**Task details**. Repeat the lines below exactly as written, please, from the line with "right eye: (509, 498)" to the line with "left knee: (785, 710)", both lines included, and no others.

(Beginning of Records provided)

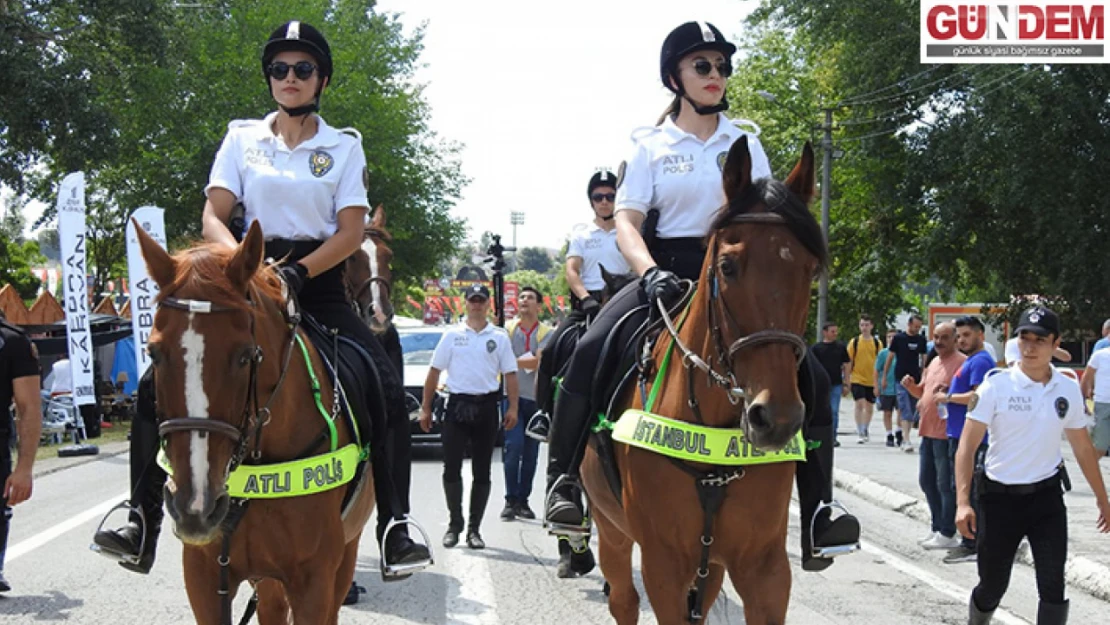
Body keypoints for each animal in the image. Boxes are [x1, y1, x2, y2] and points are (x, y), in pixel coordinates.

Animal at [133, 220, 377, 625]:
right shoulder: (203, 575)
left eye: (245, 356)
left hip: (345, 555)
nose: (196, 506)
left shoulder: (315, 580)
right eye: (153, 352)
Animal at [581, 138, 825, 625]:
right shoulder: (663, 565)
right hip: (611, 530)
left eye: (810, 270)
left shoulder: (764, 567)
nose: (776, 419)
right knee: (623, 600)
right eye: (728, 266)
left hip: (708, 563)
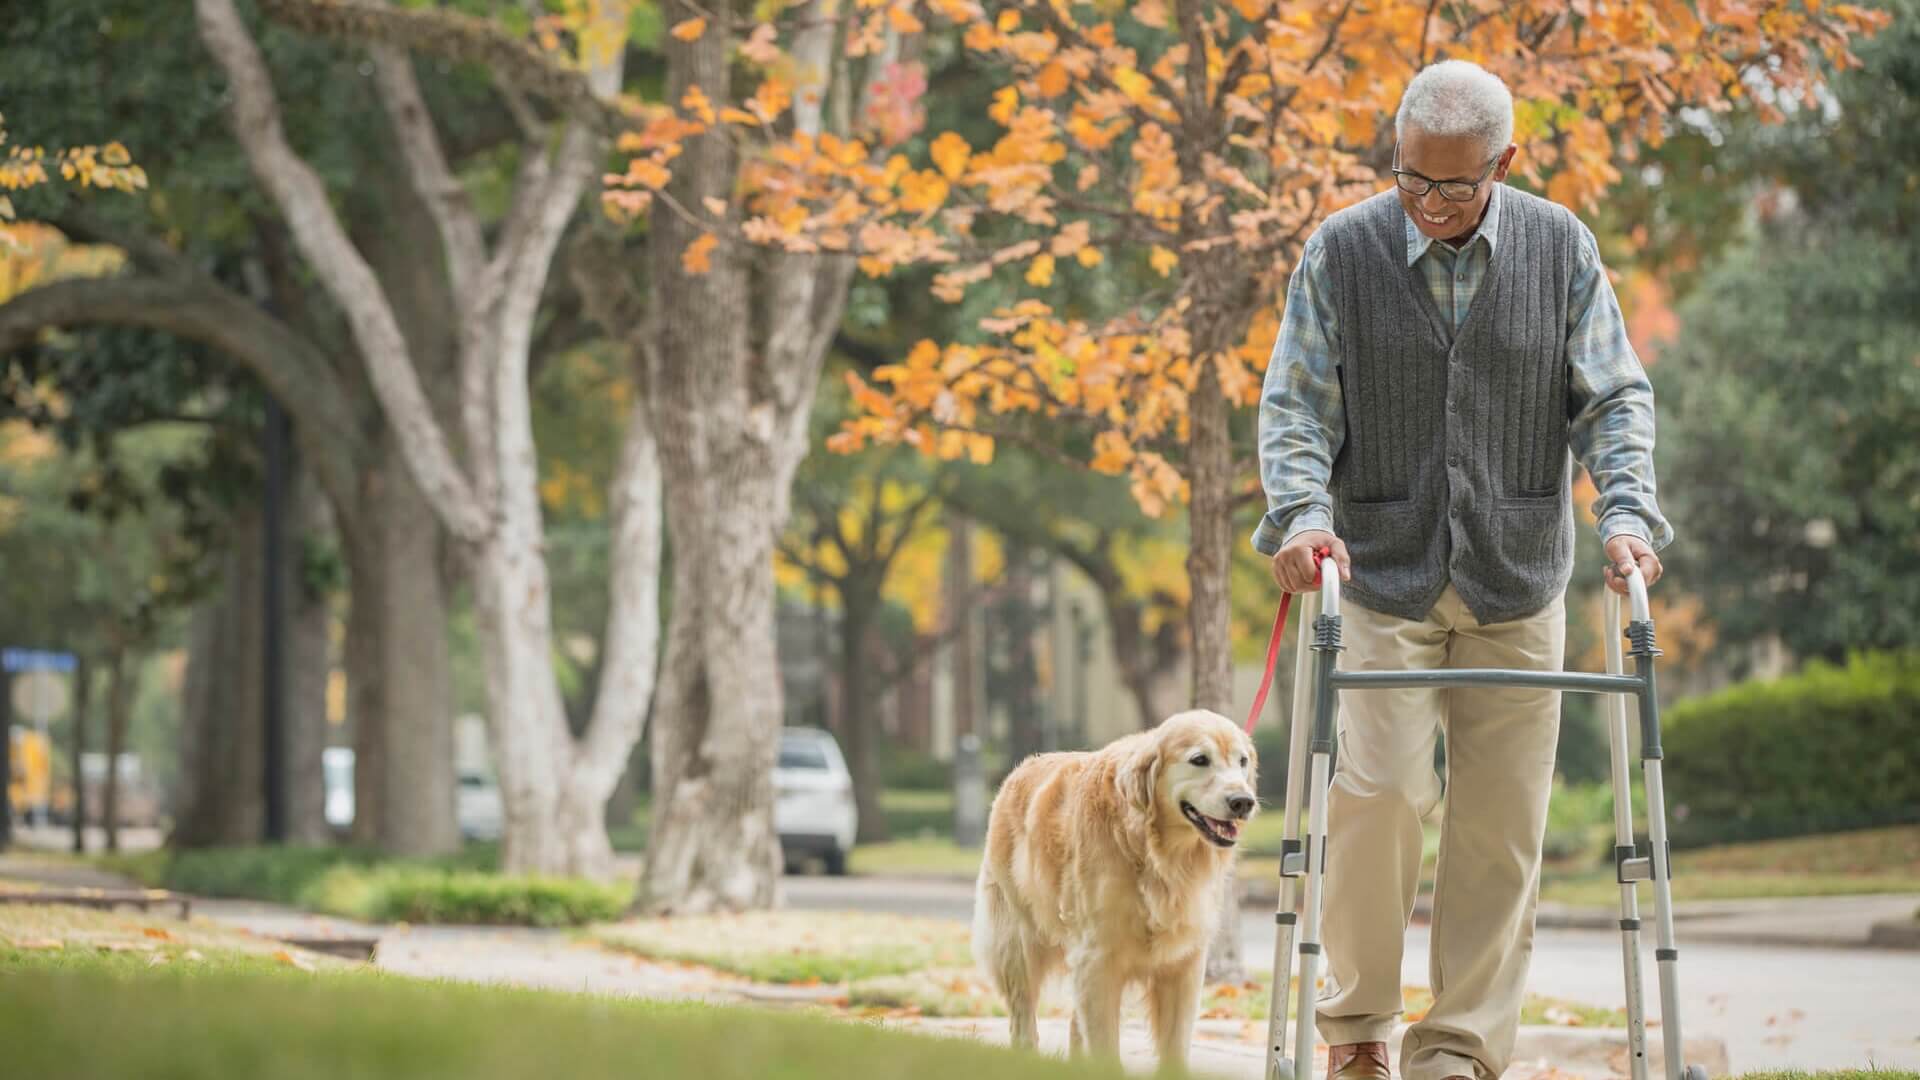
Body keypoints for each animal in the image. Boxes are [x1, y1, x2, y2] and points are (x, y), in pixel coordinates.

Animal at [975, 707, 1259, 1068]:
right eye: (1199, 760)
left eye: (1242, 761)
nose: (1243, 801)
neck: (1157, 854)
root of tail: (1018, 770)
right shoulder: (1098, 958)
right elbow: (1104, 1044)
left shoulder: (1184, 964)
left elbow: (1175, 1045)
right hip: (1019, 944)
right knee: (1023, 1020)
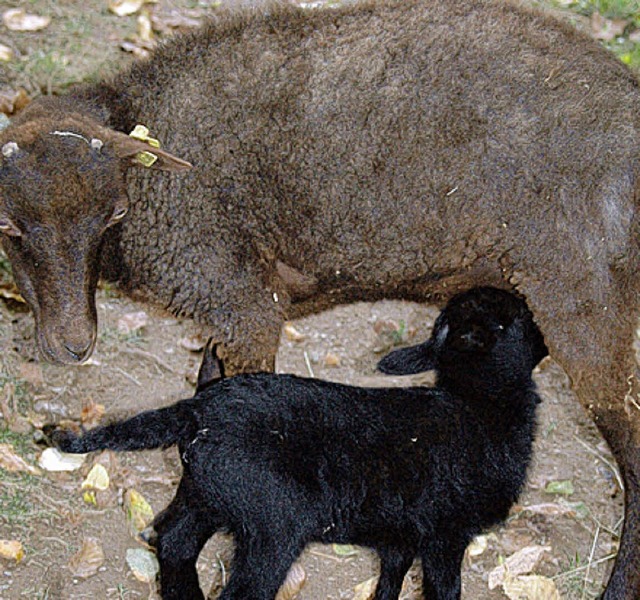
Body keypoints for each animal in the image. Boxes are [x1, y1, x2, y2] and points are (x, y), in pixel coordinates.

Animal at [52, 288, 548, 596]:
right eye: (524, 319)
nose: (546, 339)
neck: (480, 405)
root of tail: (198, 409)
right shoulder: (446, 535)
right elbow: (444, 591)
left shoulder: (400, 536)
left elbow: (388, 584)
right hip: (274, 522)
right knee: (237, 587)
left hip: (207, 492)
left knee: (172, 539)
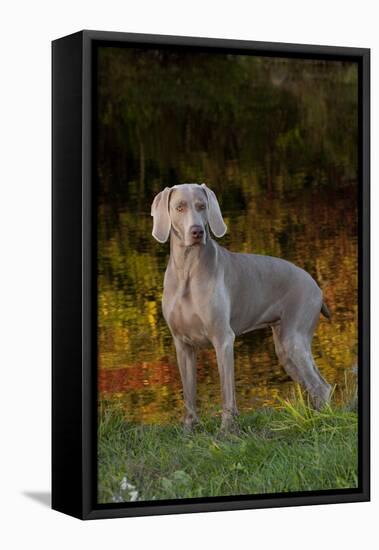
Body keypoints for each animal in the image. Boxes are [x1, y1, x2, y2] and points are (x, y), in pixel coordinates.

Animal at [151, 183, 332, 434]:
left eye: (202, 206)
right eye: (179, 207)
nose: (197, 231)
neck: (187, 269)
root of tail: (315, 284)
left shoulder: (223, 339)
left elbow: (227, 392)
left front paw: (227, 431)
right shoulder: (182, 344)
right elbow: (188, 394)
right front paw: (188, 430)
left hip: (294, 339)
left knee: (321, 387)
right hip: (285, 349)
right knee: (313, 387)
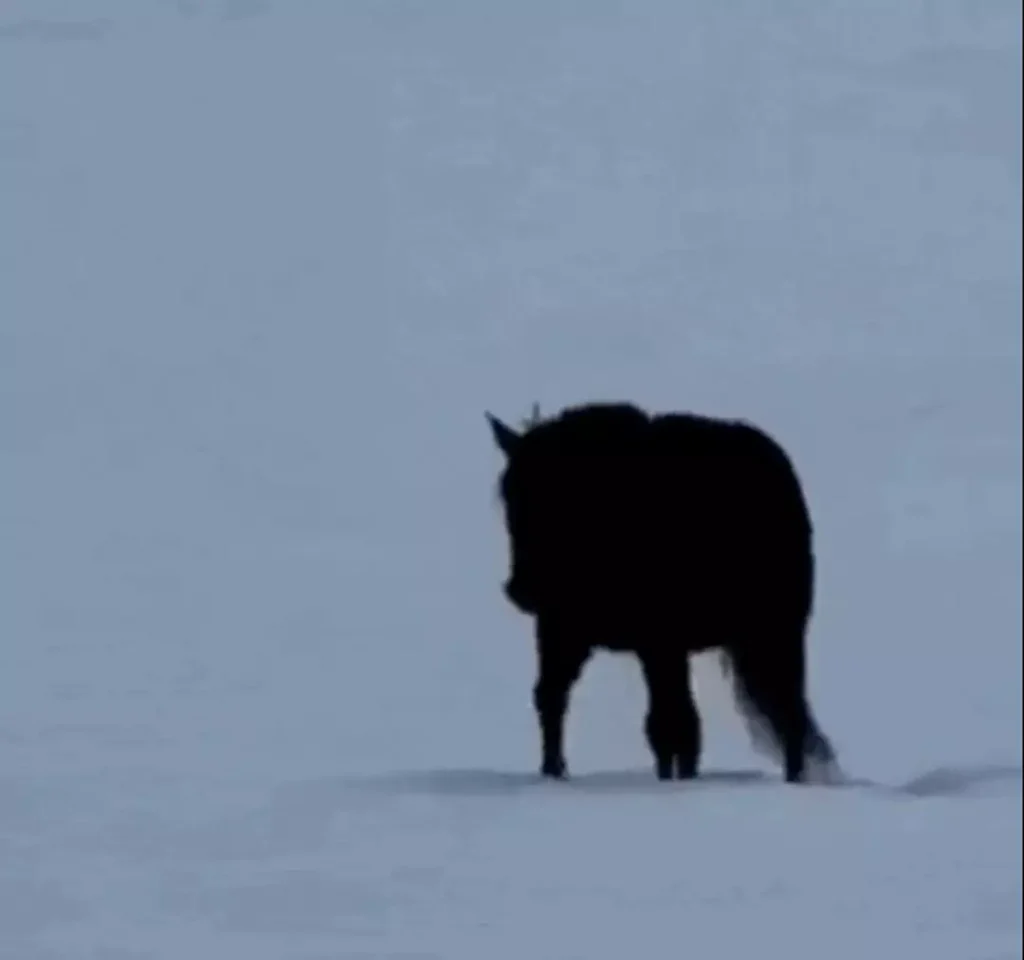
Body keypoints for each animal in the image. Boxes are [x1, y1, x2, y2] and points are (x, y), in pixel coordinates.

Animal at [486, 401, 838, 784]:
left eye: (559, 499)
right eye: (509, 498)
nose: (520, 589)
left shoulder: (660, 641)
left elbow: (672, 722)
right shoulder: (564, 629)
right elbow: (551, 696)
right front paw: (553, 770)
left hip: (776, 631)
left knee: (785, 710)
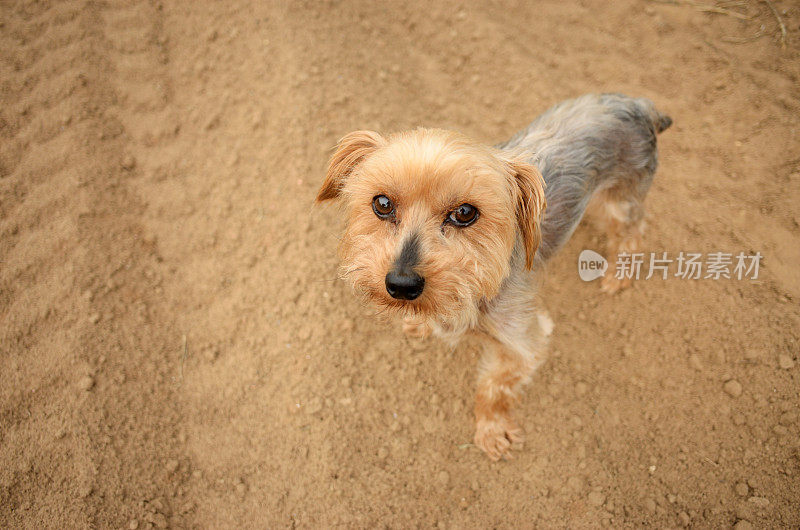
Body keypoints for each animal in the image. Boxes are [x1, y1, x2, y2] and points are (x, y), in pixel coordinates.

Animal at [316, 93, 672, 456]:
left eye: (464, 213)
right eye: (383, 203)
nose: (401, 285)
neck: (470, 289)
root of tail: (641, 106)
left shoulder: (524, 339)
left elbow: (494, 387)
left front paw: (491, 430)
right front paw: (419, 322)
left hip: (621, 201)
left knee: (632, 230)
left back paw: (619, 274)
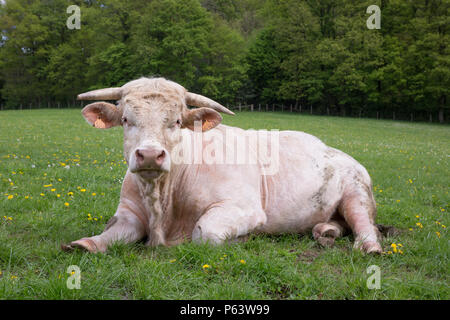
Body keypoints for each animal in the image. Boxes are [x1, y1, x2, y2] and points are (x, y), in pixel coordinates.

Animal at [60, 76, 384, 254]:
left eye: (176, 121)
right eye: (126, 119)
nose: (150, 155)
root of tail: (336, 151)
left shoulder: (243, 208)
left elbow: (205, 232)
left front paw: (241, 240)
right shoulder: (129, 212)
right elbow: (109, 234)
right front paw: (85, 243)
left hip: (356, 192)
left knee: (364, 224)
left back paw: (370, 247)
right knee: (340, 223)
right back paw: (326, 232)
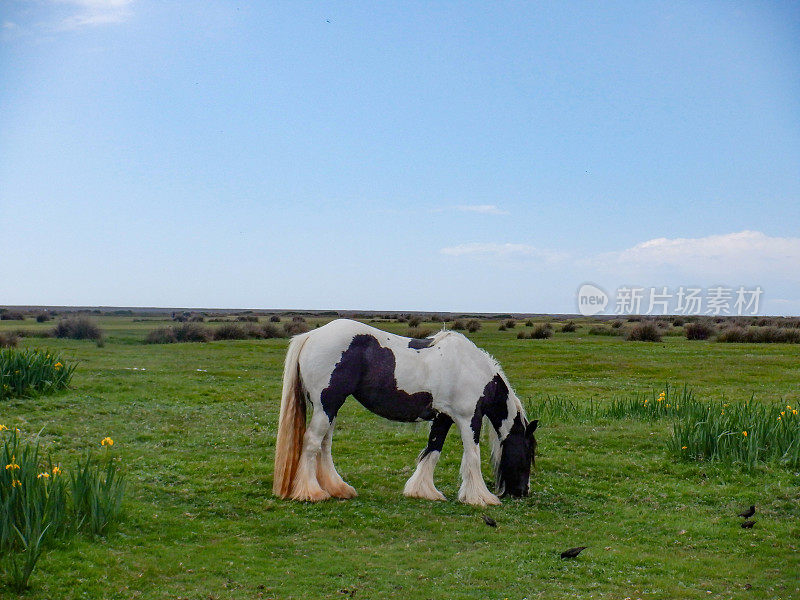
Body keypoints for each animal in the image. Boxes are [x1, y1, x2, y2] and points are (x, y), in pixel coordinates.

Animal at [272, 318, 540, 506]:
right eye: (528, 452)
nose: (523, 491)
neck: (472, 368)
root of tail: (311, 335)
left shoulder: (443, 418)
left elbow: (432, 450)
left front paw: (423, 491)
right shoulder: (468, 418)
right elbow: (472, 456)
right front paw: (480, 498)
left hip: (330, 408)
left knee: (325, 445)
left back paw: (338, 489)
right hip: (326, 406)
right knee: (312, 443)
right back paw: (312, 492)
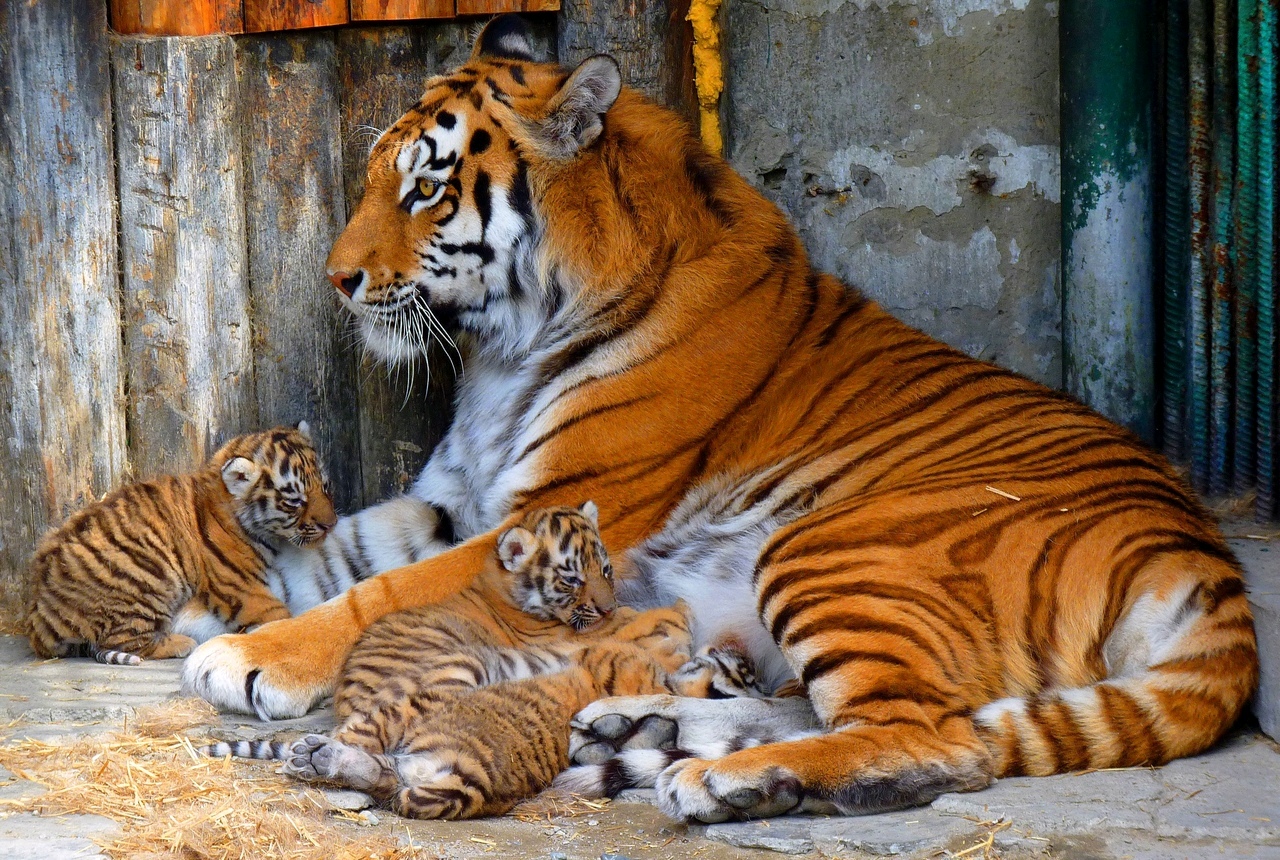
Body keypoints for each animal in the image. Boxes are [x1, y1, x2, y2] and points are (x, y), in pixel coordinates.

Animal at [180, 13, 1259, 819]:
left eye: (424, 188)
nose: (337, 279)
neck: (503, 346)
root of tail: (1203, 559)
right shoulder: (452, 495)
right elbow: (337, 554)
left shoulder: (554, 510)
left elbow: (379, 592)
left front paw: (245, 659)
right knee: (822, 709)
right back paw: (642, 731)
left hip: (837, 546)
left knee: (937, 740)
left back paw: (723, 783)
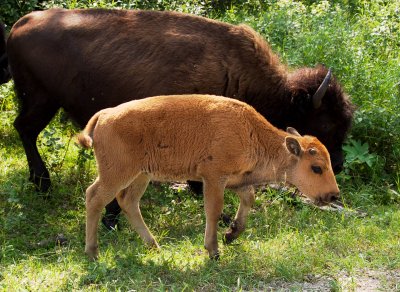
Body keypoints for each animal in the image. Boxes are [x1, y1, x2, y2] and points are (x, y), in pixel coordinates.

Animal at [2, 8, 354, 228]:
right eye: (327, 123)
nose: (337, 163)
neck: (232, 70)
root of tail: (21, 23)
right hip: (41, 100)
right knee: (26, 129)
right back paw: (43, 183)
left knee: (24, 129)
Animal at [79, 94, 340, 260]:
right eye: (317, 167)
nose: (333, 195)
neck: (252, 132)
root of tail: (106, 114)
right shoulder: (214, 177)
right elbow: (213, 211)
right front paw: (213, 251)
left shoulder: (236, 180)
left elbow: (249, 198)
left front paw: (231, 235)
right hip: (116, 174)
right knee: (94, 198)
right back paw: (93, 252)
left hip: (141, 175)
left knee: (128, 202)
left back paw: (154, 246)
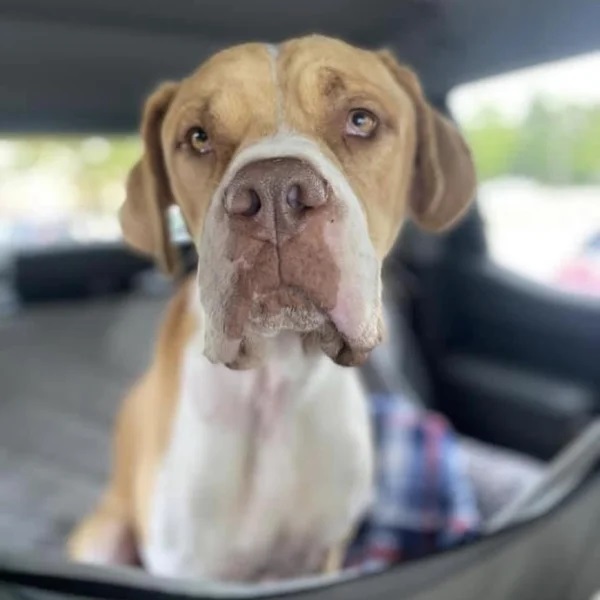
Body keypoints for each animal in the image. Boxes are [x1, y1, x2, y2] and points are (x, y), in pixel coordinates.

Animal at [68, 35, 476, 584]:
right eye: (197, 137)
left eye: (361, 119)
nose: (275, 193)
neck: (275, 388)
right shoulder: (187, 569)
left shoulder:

(End of Records provided)

**Answer**.
right eye: (509, 498)
nose: (520, 589)
left shoulder: (660, 641)
left elbow: (672, 722)
right shoulder: (564, 629)
right elbow: (551, 696)
right front paw: (553, 770)
left hip: (776, 631)
left knee: (785, 710)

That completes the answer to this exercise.